START Document excerpt

For when you have an elaborate functional pipeline and you want to see the order of execution logged to console. which would log the function name (if not anonymous) and the JSON.stringify of the arguments


peek would only log the function


When the order of arguments is not convenient

const flip = fn => (...args) => fn(...args.reverse());

type of functions

const SymbolIterator = Symbol.iterator;
const SymbolAsyncIterator = Symbol.asyncIterator;
const isFunction = f => typeof f === 'function';
const isIterable = o => o && isFunction(o[SymbolIterator]);
const isIterator = o => o && isFunction(o['next']);
const isEnumerable = o => isIterable(o) || isIterator(o);
const isGenerator = o => isEnumerable(o) && isFunction(o['return']);
const isAsyncGenerator = o => o && isFunction(o[SymbolAsyncIterator]);
const isNil = x => x == null; // `==` works for null || undefined
// const isNumber = x => typeof x === 'number';
const objectTag = o =>;
const isDate = o => objectTag(o) === '[object Date]';
const isRegExp = o => objectTag(o) === '[object RegExp]';
const isError = o => objectTag(o) === '[object Error]';
const isBoolean = o => objectTag(o) === '[object Boolean]';
const isNumber = o => objectTag(o) === '[object Number]' && o == +o; // typeof NaN -> 'number' <WATT?!> `NaN` primitive is the only value that is not equal to itself.

END Document excerpt

Can you echo the JavaScript helper snippet back word for word, in full? You won't need the items for anything here.

START Extracted data

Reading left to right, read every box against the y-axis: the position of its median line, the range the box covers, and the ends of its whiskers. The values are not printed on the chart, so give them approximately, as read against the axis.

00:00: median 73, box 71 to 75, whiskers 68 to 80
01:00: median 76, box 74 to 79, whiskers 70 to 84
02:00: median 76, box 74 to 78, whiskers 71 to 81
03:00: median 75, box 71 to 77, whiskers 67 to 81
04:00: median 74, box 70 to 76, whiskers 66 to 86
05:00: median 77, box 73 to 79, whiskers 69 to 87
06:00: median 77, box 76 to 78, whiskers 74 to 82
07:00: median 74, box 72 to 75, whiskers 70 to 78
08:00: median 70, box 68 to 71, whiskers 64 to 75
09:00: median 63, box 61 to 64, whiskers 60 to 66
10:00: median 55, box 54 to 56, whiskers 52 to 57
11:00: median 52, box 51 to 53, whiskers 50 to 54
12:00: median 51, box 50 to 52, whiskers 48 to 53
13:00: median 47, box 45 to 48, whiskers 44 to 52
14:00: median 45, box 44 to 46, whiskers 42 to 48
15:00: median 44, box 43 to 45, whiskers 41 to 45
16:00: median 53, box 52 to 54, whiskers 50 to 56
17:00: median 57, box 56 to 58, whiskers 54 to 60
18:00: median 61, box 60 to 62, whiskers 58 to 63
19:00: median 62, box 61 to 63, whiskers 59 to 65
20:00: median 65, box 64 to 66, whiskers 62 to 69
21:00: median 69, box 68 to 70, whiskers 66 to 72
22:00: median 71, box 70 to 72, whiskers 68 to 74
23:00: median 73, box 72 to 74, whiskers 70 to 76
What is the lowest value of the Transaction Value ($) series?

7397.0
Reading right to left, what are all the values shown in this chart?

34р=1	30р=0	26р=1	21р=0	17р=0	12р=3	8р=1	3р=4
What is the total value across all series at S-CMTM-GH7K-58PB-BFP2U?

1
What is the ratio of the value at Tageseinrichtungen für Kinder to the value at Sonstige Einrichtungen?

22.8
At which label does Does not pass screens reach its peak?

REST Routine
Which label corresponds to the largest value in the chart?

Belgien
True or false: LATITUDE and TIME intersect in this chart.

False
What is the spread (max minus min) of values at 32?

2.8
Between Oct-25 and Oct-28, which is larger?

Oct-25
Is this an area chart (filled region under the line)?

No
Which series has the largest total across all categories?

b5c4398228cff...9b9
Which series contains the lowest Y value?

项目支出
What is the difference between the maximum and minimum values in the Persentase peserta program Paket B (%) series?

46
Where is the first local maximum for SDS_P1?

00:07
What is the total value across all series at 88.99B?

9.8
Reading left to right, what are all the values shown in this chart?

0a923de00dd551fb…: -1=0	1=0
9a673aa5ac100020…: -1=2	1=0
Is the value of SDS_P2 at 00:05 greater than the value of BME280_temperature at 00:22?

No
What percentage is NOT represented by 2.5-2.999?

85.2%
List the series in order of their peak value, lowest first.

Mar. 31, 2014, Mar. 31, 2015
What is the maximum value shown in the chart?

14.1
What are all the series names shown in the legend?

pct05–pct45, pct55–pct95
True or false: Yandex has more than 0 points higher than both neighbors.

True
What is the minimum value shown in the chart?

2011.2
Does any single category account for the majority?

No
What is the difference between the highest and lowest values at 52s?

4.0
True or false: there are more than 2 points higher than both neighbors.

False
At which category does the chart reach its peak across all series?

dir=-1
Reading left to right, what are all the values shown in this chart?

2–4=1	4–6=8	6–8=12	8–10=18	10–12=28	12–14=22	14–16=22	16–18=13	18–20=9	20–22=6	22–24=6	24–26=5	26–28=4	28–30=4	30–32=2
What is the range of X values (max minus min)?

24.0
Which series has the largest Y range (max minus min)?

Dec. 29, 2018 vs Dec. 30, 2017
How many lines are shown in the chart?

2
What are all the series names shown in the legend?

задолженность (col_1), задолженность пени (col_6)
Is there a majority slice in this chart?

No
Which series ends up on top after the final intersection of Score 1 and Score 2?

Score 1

END Extracted data

Task output
For when you have an elaborate functional pipeline and you want to see the order of execution logged to console. which would log the function name (if not anonymous) and the JSON.stringify of the arguments


peek would only log the function


When the order of arguments is not convenient

const flip = fn => (...args) => fn(...args.reverse());

type of functions

const SymbolIterator = Symbol.iterator;
const SymbolAsyncIterator = Symbol.asyncIterator;
const isFunction = f => typeof f === 'function';
const isIterable = o => o && isFunction(o[SymbolIterator]);
const isIterator = o => o && isFunction(o['next']);
const isEnumerable = o => isIterable(o) || isIterator(o);
const isGenerator = o => isEnumerable(o) && isFunction(o['return']);
const isAsyncGenerator = o => o && isFunction(o[SymbolAsyncIterator]);
const isNil = x => x == null; // `==` works for null || undefined
// const isNumber = x => typeof x === 'number';
const objectTag = o =>;
const isDate = o => objectTag(o) === '[object Date]';
const isRegExp = o => objectTag(o) === '[object RegExp]';
const isError = o => objectTag(o) === '[object Error]';
const isBoolean = o => objectTag(o) === '[object Boolean]';
const isNumber = o => objectTag(o) === '[object Number]' && o == +o; // typeof NaN -> 'number' <WATT?!> `NaN` primitive is the only value that is not equal to itself.